--- RECORDS SHOWN ---
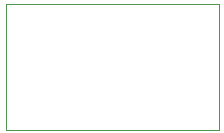
<source format=gbr>
%TF.GenerationSoftware,KiCad,Pcbnew,8.0.5*%
%TF.CreationDate,2025-06-10T11:56:57+02:00*%
%TF.ProjectId,SMA-Filter,534d412d-4669-46c7-9465-722e6b696361,rev?*%
%TF.SameCoordinates,Original*%
%TF.FileFunction,Profile,NP*%
%FSLAX46Y46*%
G04 Gerber Fmt 4.6, Leading zero omitted, Abs format (unit mm)*
G04 Created by KiCad (PCBNEW 8.0.5) date 2025-06-10 11:56:57*
%MOMM*%
%LPD*%
G01*
G04 APERTURE LIST*
%TA.AperFunction,Profile*%
%ADD10C,0.050000*%
%TD*%
G04 APERTURE END LIST*
D10*
X96774000Y-74930000D02*
X96774000Y-85598000D01*
X96774000Y-74930000D02*
X114808000Y-74930000D01*
X114808000Y-74930000D02*
X114808000Y-85598000D01*
X96774000Y-85598000D02*
X114808000Y-85598000D01*
M02*

</source>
---
Your answer must be the records above, copied exactly, with no pictures.

<source format=gbr>
%TF.GenerationSoftware,KiCad,Pcbnew,8.0.5*%
%TF.CreationDate,2025-06-10T11:56:57+02:00*%
%TF.ProjectId,SMA-Filter,534d412d-4669-46c7-9465-722e6b696361,rev?*%
%TF.SameCoordinates,Original*%
%TF.FileFunction,Profile,NP*%
%FSLAX46Y46*%
G04 Gerber Fmt 4.6, Leading zero omitted, Abs format (unit mm)*
G04 Created by KiCad (PCBNEW 8.0.5) date 2025-06-10 11:56:57*
%MOMM*%
%LPD*%
G01*
G04 APERTURE LIST*
%TA.AperFunction,Profile*%
%ADD10C,0.050000*%
%TD*%
G04 APERTURE END LIST*
D10*
X96774000Y-74930000D02*
X96774000Y-85598000D01*
X96774000Y-74930000D02*
X114808000Y-74930000D01*
X114808000Y-74930000D02*
X114808000Y-85598000D01*
X96774000Y-85598000D02*
X114808000Y-85598000D01*
M02*

</source>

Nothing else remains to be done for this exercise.